7 Video Game Franchises That Ended With A Whimper

It’s bad enough when a video game sucks hard, but it’s even more depressing when a game is part of a once proud and esteemed series and it sucks hard. No one wants to hang out at a party too long, burning through all of their social capital as people wonder when they’re going to leave. Well, these games did the video game equivalent of that (also, please, don’t think about my metaphor for too long). Here are the games that let formerly great franchises drift off into nothingness.


Breath of Fire

Back in the wretched glory days of renting video games from the neighborhood rental place, Breath of Fire and Breath of Fire II on the SNES were quite the hot tickets (probably because they took so long to finish, and also life is a miserable bastard). Not to be outdone, the Playstation sequels Breath of Fire III and Breath of Fire IV had the same problem. Why am I mentioning how hard it was to get my hands on rental copies of the Breaths of Fire games? Because these games were once treasured jewels of the JRPG fans who predated Final Fantasy VII breaking the genre into the American mainstream. But you can only make sprite and 3d block-based games for so long before current technology makes that look bad, so Capcom tried something a little different with Breath of Fire: Dragon Quarter. Guess what? Fans don’t like change, and the sales were bad, even if the game was actually pretty fun, and the last anyone heard of the series it was a free-to-play mobile release in Japan only. Oh, and everyone hated that too.


Crash Bandicoot

Sure, the HD rerelease Crash Bandicoot compilation has him back on people’s radar, but don’t let those fool you; Crash did not have three very good games, then a racer, then a gentle riding off into the franchise mascot sunset. Once Naughty Dog stopped developing the games, the quality went downhill as we were treated to more racing games, Crash Twinsanity, and Crash Boom Bang. None of them resonated with consumers, which is how we ended up with a six year period with no new Crash games.


Mario Party

Mario Party remains a fairly popular series in terms of sales, but people don’t care remotely the same way that they did when the first few installments came out.
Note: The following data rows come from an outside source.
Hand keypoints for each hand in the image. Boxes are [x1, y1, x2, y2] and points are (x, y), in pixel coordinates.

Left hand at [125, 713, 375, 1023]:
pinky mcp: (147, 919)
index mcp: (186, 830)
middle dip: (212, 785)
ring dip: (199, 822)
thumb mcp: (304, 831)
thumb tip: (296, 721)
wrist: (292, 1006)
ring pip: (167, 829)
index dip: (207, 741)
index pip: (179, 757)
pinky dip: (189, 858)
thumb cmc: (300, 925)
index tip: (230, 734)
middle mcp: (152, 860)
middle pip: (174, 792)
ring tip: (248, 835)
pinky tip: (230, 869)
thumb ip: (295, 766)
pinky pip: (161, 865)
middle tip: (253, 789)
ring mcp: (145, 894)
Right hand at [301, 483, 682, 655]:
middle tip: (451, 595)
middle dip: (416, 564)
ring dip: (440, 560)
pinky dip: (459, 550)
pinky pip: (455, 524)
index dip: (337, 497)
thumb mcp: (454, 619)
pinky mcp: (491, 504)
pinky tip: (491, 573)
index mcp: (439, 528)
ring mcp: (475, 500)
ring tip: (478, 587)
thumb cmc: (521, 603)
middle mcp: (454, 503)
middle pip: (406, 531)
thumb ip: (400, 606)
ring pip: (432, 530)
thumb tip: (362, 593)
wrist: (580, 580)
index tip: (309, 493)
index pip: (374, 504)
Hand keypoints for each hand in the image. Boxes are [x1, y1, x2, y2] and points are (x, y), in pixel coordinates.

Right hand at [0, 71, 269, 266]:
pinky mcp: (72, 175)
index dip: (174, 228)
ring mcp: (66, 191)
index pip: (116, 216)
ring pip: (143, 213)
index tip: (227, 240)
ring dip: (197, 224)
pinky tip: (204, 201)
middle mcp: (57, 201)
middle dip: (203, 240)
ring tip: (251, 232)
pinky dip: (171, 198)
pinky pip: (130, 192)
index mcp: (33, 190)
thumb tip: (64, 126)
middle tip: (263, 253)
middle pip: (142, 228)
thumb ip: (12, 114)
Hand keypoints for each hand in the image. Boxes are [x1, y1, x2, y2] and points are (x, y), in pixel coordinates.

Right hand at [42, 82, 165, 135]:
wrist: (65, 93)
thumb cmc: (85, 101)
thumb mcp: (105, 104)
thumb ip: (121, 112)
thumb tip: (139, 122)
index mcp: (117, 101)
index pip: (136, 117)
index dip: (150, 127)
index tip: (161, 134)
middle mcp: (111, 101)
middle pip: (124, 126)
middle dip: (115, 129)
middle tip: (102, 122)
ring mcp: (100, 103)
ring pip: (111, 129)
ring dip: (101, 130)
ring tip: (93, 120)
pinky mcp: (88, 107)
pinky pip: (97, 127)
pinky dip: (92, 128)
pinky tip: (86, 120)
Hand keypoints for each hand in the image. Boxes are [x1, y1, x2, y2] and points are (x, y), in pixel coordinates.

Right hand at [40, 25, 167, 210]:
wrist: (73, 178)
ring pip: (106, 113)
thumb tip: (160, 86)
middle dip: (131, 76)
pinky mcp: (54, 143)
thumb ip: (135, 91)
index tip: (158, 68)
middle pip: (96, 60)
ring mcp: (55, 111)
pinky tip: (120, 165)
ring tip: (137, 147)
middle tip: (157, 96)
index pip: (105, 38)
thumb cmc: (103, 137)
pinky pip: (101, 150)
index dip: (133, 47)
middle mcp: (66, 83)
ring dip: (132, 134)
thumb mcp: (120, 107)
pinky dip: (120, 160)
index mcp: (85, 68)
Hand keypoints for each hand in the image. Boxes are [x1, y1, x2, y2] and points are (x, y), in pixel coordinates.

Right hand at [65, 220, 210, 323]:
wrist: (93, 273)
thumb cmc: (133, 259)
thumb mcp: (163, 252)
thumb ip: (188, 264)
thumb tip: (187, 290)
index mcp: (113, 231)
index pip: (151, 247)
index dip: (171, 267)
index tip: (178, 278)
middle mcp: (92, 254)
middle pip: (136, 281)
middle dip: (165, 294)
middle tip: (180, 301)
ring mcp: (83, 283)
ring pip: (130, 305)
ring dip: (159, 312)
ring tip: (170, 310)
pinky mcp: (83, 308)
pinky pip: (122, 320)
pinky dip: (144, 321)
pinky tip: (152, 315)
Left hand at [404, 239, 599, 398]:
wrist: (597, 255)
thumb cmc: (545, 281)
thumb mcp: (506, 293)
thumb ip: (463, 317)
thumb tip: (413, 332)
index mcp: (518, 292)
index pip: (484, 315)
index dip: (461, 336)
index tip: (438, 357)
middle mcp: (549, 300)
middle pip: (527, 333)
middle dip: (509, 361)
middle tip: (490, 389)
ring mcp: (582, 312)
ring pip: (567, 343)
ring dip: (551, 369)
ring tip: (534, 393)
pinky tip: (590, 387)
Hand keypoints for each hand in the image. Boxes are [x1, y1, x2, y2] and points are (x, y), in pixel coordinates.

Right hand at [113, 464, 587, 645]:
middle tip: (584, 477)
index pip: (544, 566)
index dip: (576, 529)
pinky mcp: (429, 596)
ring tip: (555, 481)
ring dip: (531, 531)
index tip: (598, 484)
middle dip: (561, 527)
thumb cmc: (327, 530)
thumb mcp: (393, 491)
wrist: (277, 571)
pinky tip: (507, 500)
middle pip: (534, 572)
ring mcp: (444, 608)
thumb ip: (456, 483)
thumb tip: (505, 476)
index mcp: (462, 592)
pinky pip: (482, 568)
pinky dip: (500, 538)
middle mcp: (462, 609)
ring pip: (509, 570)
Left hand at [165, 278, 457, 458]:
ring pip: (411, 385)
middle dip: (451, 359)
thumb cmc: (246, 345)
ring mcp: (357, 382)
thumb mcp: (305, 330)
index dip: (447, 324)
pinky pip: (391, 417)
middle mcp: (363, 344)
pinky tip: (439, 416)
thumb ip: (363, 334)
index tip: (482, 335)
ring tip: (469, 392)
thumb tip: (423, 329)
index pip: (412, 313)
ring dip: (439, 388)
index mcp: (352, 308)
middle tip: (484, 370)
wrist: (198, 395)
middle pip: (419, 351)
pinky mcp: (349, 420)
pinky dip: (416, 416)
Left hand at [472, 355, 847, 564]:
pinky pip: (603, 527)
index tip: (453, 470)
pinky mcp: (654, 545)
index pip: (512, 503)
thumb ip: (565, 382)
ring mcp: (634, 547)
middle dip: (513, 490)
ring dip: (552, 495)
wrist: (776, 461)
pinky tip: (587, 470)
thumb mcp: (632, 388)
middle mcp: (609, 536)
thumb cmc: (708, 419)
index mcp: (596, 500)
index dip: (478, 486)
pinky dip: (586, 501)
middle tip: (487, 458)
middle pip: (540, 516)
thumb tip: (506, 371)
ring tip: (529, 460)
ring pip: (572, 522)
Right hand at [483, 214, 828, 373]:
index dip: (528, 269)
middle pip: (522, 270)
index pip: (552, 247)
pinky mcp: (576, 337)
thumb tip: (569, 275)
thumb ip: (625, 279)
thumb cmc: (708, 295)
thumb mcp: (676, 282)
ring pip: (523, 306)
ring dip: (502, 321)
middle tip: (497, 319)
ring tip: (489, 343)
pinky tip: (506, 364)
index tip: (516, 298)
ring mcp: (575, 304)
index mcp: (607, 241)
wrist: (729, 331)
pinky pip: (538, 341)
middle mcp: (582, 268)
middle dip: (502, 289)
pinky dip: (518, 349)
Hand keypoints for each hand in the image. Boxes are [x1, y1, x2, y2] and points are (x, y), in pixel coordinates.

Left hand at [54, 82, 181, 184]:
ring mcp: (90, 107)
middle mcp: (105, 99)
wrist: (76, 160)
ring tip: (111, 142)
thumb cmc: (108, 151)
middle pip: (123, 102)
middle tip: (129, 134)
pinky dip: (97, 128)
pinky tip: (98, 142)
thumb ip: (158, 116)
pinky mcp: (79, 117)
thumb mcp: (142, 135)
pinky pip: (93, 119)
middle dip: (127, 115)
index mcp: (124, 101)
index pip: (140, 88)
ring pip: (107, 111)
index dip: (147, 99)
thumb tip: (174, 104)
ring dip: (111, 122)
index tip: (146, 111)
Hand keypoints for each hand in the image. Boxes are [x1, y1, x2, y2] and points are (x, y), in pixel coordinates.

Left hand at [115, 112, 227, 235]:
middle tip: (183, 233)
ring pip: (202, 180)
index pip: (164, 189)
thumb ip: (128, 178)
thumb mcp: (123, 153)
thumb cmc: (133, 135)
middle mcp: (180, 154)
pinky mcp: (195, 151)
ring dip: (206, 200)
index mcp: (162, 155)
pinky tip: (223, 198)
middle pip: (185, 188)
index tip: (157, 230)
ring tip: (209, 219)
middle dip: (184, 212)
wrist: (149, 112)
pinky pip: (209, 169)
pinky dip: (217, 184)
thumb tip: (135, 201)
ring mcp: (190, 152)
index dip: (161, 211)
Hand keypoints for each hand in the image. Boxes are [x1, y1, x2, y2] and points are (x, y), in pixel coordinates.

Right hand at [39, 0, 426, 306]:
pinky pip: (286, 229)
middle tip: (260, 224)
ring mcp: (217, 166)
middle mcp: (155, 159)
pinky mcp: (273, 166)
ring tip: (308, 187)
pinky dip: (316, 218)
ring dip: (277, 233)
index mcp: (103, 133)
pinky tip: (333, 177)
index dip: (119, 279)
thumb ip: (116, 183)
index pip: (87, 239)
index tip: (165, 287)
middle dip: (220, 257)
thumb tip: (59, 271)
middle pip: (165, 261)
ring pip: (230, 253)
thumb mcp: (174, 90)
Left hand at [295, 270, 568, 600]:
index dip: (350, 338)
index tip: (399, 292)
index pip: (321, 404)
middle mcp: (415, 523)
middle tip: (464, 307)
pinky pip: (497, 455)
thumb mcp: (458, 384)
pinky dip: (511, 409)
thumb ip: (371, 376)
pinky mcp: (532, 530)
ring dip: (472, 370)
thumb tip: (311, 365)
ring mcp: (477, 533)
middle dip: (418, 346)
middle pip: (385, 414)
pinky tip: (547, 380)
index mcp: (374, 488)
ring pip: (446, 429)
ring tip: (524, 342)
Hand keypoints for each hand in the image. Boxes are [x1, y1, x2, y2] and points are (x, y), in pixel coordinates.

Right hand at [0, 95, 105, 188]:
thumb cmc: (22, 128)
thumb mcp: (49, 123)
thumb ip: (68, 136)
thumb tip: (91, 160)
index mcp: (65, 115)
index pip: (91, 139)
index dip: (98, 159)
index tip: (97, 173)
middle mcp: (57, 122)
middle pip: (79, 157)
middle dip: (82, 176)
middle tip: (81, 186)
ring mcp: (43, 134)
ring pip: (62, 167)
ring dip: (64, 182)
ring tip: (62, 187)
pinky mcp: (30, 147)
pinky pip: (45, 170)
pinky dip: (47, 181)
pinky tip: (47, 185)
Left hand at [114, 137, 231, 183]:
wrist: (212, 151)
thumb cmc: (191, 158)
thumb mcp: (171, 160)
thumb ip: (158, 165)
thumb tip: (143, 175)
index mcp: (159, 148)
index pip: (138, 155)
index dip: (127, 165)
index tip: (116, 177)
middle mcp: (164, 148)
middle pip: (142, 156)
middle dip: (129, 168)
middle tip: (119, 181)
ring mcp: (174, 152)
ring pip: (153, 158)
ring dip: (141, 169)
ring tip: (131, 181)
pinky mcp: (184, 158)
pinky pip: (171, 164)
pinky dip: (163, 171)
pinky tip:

And it’s easy to see why — it feels like the just keep making the same game, over and over again, without much in the way of innovations.


Spyro: The Dragon

Like Crash, Spyro the Dragon suffered as soon as it was being developed by anyone other than the developers of the original trilogy, Insomniac.A bunch of completely forgettable releases followed the first three Spyro games, until eventually Spyro became the face of the Skylanders toy/game series (which hasn’t had any new releases since 2016, so his star power was only good for so much).


Phantasy Star

Four classic role playing games (well, the third one not as much, but we’ll let it go) and one of the original online loot-based action RPGs seem like a long time ago when you’re the Phantasy Star series, which has been relegated to a smattering of action RPGs that nobody is particularly enthusiastic about.


The Shining Series

Will we ever get a proper rerelease of Shining Force III, the game that didn’t sell as well as it should’ve because it was relegated to the low-selling Sega Saturn? But the entire franchise, which includes two standard RPGs and a not-so-great action-RPG, hasn’t been treated well. It’s hard to tell exactly HOW not well it’s been treated, because pretty much all of the later Shining games have only been released in Japan. That said, it’s still easy to see that none of them capture the excitement of the original Genesis/Saturn games. Of course, I’d be more than happy to test this theory if they’d just release these damn games in the US.


Star Fox

After Star Fox 64, we all wanted more Star Fox. How could you blame us? That game is insanely good. The next game we got was some sort of 3D action adventure game starring Fox McCloud and his giant stick (and a dinosaur, if I recall correctly)? But then we got THREE new proper aerial combat star Fox games, and guess what? They weren’t good. And lo, you don’t hear the same cries from the internet for more Star Fox. Unlike Metroid, it just couldn’t adapt properly. Not unlike… mankind? (Mmm, love to be dramatic.)